Enterprise chat, sometimes referred to as team messaging, has emerged as a viable alternative to email and might just knock it off its throne. At the very least, there is the potential for enterprise chat to absorb much of the communication that is now done through email.
Since the emergence of email as the primary form of corporate communication, everyone has complained that there is too much of it. What knowledge workers really mean (unless they’re talking about spam) is that it is too hard to use for the way most people want to communicate: What they seek are conversations, not electronic letters. 
Before email, corporate knowledge workers wrote memos (on paper!) for insiders and letters for outsiders. These forms of communication served the corporate hierarchy of the time. Memos went up and down the chain of command, and letters were formal messages between the company and its vendors and customers. 

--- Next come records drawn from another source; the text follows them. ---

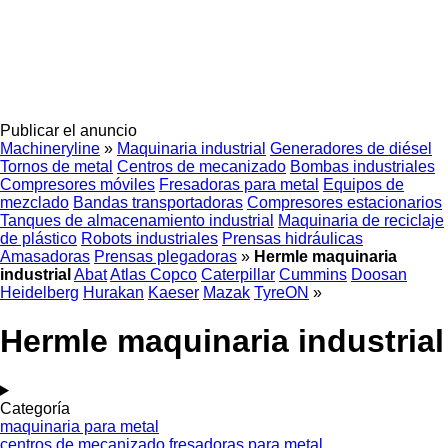
Publicar el anuncio
Machineryline
»
Maquinaria industrial
Generadores de diésel
Tornos de metal
Centros de mecanizado
Bombas industriales
Compresores móviles
Fresadoras para metal
Equipos de
mezclado
Bandas transportadoras
Compresores estacionarios
Tanques de almacenamiento industrial
Maquinaria de reciclaje
de plástico
Robots industriales
Prensas hidráulicas
Amasadoras
Prensas plegadoras
»
Hermle maquinaria
industrial
Abat
Atlas Copco
Caterpillar
Cummins
Doosan
Heidelberg
Hurakan
Kaeser
Mazak
TyreON
»
Hermle maquinaria industrial
Categoría
maquinaria para metal
centros de mecanizado
fresadoras para metal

Email was originally a reflection of that culture. As corporate culture became less hierarchical, email came to be used more and more for less official communication, effectively replacing conversations that would in the past have required a meeting – or at least a water cooler. But email is an unsatisfying medium for informal, conversational communications, because it was designed for more formal, letter-like statements.

Tweaking the Model

There have been a number of attempts to change the way email operates, usually by changing the email client. Google tried valiantly by linking emails into conversations, a method since adopted by just about all email clients. Alas, it still didn’t change the basic way that email handles communications – with signatures and headers and all of the proper parts of a letter. 
More recently, IBM has come up with a way of taking an email chain, stripping it of the parts that don’t matter in a conversation, and presenting it more conversationally. That may be fine if you are an IBM Verse user, not so much if you use any other email client.